People who could verbally communicate told us that they felt safe in their own home and we observed people to be happy and relaxed around the staff that supported them. Staff understood the need to protect people from harm and abuse and knew what action they should take if they had any concerns. Staffing levels ensured that people received the support they required at the times they needed. We observed that there was sufficient staff to meet the needs of the people they were supporting. The recruitment practice protected people from being cared for by staff that were unsuitable to work in their home.

Support plans contained risk assessments to protect people from identified risks and help to keep them safe. They gave information for staff on the identified risk and informed staff on the measures to take to minimise any risks.

People were supported to take their medicines as prescribed. Records showed that medicines were obtained, stored, administered and disposed of safely. People were supported to maintain good health and had access to healthcare services when needed.

People were actively involved in decision about their care and support needs There were formal systems in place to assess people’s capacity for decision making under the Mental Capacity Act 2005.

Care plans were in place detailing how people wished to be supported and people were involved in making decisions about their support. People participated in a range of activities both in their own home and in the community and received the support they needed to help them do this. People were able to choose where they spent their time and what they did.

Staff had good relationships with the people who they supported. Complaints were appropriately investigated and action was taken to make improvements to the service when this was found to be necessary. The management was approachable and had systems in place to monitor the quality of the service provided. Staff and people were confident that issues would be addressed and that any concerns they had would be listened to.

12 August 2013

During a routine inspection

One of the persons who used the service said " I like Disneyland they take me." We asked if they were happy they replied "Yes."

We spoke with a relative who said " Mencap provide an excellent service, I have never had any reason to complain. They always include me in any changes to his care plan or medication. They take him on holiday, in the past he has been to the USA. He has had changes of carers over the years but they must all be from the same tree, they are all very good."
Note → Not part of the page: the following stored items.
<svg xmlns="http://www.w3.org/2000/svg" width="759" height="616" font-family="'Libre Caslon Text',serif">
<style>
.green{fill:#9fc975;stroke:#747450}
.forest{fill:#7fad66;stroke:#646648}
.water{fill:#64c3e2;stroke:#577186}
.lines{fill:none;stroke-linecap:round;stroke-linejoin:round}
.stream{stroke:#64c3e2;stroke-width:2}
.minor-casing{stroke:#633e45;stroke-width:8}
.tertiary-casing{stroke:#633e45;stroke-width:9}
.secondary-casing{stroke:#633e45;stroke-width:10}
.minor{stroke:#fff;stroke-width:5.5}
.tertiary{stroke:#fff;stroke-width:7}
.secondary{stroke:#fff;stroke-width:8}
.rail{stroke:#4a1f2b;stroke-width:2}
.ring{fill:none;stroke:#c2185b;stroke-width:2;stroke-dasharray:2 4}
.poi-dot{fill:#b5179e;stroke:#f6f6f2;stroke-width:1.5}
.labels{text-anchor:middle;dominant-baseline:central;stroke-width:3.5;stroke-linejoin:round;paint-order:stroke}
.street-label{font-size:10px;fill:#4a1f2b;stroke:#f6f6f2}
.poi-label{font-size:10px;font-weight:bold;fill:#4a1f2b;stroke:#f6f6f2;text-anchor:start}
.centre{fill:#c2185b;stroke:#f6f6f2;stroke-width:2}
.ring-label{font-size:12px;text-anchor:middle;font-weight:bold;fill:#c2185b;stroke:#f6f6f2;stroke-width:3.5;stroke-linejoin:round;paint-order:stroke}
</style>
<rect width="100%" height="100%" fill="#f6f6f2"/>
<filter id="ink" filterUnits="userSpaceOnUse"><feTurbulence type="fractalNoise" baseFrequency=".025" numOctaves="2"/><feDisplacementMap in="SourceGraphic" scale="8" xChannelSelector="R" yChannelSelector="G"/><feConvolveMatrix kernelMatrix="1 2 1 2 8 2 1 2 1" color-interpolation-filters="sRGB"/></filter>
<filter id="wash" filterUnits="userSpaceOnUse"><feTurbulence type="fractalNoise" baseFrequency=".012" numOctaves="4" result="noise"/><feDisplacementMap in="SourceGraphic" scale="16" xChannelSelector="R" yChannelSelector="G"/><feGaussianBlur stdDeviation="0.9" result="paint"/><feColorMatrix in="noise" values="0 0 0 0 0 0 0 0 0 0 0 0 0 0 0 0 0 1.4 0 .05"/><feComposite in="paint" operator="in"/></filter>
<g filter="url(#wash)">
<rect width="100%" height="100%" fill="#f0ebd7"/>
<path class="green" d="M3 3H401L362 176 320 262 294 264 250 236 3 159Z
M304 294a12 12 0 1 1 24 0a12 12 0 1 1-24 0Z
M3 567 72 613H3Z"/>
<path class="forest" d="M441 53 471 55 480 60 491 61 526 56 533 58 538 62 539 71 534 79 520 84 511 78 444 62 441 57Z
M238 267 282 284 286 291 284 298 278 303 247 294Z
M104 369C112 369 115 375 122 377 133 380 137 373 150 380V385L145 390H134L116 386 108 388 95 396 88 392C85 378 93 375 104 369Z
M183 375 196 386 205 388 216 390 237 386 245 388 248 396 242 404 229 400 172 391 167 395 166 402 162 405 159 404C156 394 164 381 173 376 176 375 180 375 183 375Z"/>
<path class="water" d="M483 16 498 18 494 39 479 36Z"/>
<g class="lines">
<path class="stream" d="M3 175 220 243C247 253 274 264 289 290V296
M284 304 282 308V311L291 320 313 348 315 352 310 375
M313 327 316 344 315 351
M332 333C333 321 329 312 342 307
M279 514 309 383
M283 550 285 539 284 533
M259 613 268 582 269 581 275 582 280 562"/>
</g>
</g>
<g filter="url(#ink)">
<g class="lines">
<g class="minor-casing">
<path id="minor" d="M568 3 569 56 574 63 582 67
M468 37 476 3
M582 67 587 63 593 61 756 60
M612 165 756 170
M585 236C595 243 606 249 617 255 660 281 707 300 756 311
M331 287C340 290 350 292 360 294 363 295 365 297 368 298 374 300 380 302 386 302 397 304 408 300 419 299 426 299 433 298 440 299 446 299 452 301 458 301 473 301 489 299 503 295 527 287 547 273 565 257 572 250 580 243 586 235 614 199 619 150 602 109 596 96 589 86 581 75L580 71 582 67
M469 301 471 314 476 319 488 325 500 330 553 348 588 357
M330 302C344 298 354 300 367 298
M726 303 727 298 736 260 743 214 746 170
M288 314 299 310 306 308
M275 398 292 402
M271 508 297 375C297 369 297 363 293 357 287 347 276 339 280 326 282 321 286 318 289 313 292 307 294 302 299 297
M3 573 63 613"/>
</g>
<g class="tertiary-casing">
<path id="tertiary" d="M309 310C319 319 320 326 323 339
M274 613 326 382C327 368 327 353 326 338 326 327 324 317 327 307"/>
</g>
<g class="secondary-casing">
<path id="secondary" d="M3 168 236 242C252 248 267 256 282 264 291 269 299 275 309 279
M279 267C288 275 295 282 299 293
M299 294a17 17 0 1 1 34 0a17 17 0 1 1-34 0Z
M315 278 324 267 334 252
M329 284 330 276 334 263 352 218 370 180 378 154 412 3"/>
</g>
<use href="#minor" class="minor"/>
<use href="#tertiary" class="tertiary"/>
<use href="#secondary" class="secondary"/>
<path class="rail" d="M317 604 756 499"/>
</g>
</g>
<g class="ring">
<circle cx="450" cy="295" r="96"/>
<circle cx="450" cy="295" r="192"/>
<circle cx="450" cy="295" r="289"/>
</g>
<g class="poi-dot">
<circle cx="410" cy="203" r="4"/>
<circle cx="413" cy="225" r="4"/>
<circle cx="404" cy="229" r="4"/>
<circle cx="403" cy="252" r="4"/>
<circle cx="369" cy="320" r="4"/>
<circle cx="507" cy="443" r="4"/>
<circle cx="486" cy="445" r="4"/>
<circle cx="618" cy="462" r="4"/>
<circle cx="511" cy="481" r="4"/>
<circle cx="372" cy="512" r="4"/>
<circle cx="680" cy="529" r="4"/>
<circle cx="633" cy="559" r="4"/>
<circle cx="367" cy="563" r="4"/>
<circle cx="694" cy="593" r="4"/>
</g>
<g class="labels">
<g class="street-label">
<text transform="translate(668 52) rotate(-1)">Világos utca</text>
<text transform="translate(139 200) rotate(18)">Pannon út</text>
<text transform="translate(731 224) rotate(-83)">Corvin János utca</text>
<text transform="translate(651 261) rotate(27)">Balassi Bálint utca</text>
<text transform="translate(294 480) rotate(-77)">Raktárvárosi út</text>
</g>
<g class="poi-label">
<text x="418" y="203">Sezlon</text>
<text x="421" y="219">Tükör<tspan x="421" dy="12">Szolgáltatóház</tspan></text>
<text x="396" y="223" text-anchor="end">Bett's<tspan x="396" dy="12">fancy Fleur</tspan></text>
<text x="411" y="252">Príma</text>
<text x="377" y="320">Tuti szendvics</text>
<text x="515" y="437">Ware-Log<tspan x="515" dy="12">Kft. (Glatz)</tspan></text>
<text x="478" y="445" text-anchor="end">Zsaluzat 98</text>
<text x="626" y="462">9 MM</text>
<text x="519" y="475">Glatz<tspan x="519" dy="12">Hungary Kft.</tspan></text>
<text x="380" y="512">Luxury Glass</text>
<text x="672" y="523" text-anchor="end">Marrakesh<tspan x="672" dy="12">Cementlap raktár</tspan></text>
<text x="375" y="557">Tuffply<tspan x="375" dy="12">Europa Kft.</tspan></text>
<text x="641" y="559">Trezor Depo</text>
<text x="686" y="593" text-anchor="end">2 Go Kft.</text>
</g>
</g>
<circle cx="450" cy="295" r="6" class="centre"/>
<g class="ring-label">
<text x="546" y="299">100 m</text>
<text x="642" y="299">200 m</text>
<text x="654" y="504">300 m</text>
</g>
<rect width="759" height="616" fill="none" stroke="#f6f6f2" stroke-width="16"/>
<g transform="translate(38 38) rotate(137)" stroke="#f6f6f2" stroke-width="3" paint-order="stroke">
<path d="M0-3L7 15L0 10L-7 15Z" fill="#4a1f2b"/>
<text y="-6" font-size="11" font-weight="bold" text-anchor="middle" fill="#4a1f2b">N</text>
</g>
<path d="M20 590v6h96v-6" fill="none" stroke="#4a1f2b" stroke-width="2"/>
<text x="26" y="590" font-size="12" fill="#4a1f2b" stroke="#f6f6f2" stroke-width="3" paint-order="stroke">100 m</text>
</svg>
All the staff we spoke with told us leadership was good and they felt supported by their managers. They made comments such as, "Mencap are very good employers, I am very happy working for them", "I find it a rewarding vocation, I am not bothered about working late or going in on my day off", and finally " I feel supported by my manager at Mencap, I love working for them."

We found Royal Mencap Society Northamptonshire Domiciliary Care Agency to be compliant against the regulations we inspected against.